Valeant in Talks to Pay $700 to $800 Million for Egyptian Drugmaker Amoun to Expand GI Line
Published: May 20, 2015
May 20, 2015
By Alex Keown and Riley McDermid, BioSpace.com Breaking News Staff
QUEBEC -- Canadian drugmaker Valeant Pharmaceuticals International, Inc. is in early talks to acquire Egyptian-based Amoun Pharmaceuticals to expand its veterinary and human medication portfolio, Bloomberg Business reported this morning.
The deal could place a value of $700 to $800 million on Amoun, according to sources who spoke to Bloomberg on condition of anonymity.
Valeant’s stock was up this morning, trading at a high of $227.86, following Bloomberg’s report. The stock has been a strong performer over the past year, gaining about 68 percent in Toronto and about 103 percent overall, the International Business Times noted.
The Middle East, along with Asia and Latin America are potential territories for business growth, Valeant’s Chief Executive Officer Michael Pearson said during a shareholder’s meeting earlier this week. Valeant reported $2.2 billion in revenue for the first quarter of 2015, an increase of 16 percent over the same period last year. The company said it experienced double-digit growth in those emerging areas.
Valeant, which specializes in eye medications, including glaucoma-treating medication Vesneo, has been one of the central players in the latest pharmaceutical and biotech trend of growth through acquisition. Last year Valeant lost out to Actavis on its bid to acquire Botox-maker Allergan Inc. , however in April the company said the effort still generated $287 million in net profit for Valeant. In April though, Valeant won a bidding war against Endo Pharmaceuticals to acquire Salix Pharmaceuticals, Ltd. , the maker of Xifaxan, a drug used to treat traveler’s diarrhea and liver disease, for approximately $11 billion in cash.
The completion of that deal made the Valeant one of the leading providers of treatments for gastrointestinal disorders. In its first quarter report Valeant said it expected $500 million in “run rate synergies” by the end of the second quarter of this year,
Acquiring Amoun would allow Valeant to expand on its gastrointestinal product pipeline. Amoun manufactures five drugs for various gastrointestinal disorders, including an anti-obesity medication, an antacid and Antodine, an H2 blocker used for acid reflux. Amoun has approximately 30 products in its pipeline.
Investing in biotech firms makes good financial sense. In 2013 and 2014 biotech stocks performed well, yielding a good return on investment. More recently, there has been a spate of large pharmaceutical companies snapping up smaller startups and entities, including Pfizer Inc. ’s $17 billion merger agreements with Illinois-based Hospira, Inc., or Amgen ’s acquisition of Onyx Pharmaceuticals, Inc. for $10 billion in 2013. There has been an estimated $100 billion spent on pharmaceutical mergers and acquisitions since 2014.

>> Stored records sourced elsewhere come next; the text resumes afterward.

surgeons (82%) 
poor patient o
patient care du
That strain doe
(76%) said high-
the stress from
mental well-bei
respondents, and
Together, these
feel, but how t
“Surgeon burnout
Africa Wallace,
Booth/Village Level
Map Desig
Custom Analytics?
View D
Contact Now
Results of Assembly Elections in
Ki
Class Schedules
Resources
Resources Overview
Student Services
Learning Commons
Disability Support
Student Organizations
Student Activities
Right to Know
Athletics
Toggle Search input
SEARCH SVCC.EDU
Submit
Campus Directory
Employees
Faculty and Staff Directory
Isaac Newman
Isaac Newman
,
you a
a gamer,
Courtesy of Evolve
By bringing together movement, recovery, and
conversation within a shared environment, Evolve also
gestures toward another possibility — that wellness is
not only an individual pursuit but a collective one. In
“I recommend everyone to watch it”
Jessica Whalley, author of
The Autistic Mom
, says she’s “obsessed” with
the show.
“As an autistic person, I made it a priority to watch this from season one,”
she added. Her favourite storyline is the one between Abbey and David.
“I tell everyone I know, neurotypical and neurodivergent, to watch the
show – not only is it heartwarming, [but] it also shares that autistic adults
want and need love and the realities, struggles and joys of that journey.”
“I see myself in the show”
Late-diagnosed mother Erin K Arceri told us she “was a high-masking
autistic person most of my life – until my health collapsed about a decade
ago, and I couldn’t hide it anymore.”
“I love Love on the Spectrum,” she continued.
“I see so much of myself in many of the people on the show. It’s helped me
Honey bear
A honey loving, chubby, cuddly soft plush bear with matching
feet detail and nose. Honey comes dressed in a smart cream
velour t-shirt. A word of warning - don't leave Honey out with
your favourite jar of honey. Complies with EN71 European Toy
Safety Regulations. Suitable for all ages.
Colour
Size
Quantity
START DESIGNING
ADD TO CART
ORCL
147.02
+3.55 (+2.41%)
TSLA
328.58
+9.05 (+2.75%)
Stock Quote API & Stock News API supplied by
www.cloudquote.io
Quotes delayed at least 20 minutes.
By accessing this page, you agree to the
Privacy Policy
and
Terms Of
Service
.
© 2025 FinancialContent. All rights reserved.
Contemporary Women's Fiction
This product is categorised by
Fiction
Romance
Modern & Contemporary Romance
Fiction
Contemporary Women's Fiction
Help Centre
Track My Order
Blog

Amoun’s owners hired Goldman Sachs Group Inc. as an adviser, Bloomberg News reported.
Shareholders are working with the firm to pursue options including a sale.
If the deal falls apart, undisclosed sources told Bloomberg that Amoun could attempt to take the company public on the London Stock Exchange.
In 2006 Amoun was acquired by a group of international investors, including CVCI Private Equity fund, Capital International Private Equity and Concord International, according to the company website. Despite political turmoil in the region, the Egyptian company said it expects revenue to grow by 21 percent this year.
Despite its growth, Valeant made headlines in mid-April, after its $50.6 million paycheck for Executive Vice President Ari Kellen made him the second-highest freshly hired non-chief executive in the U.S.--second only to Apple ’s new sales chief, Angela Ahrendts.
According to summary compensation table data compiled by Bloomberg and public filings, Kellen got performance-based stock awards of $36.6 million in front-loaded pay, $752,885 in salary, a $5 million cash bonus linked to Valeant’s recent buyout of Bausch & Lomb, $6.5 million in additional restricted share units as part of a stock matching program, and a $1.8 million annual cash bonus.
That puts him in the very top-tier of highest paid corporate honchos anywhere, said the news service, including most biotech executives.
“Kellen’s package is almost five times larger than that of Valeant CEO Michael Pearson, who received $10.3 million,” said Bloomberg.
Kellen has only been with Valeant since January 2014, when he came on board as executive vice president and company group chairman. His purview includes eye health, dermatology, research and development, and Valeant’s Latin American units.
Joe Kager, a managing consultant at POE Group, a compensation consulting firm, told Bloomberg that a pay package that size will certainly raise eyebrows--in any sector.
“If you have a new hire and you had to take them away from another competitor, sometimes you’ll see a substantial grant,” Kager said. “It’s not that atypical if he’s really a shooting star, but it is an awfully large number.”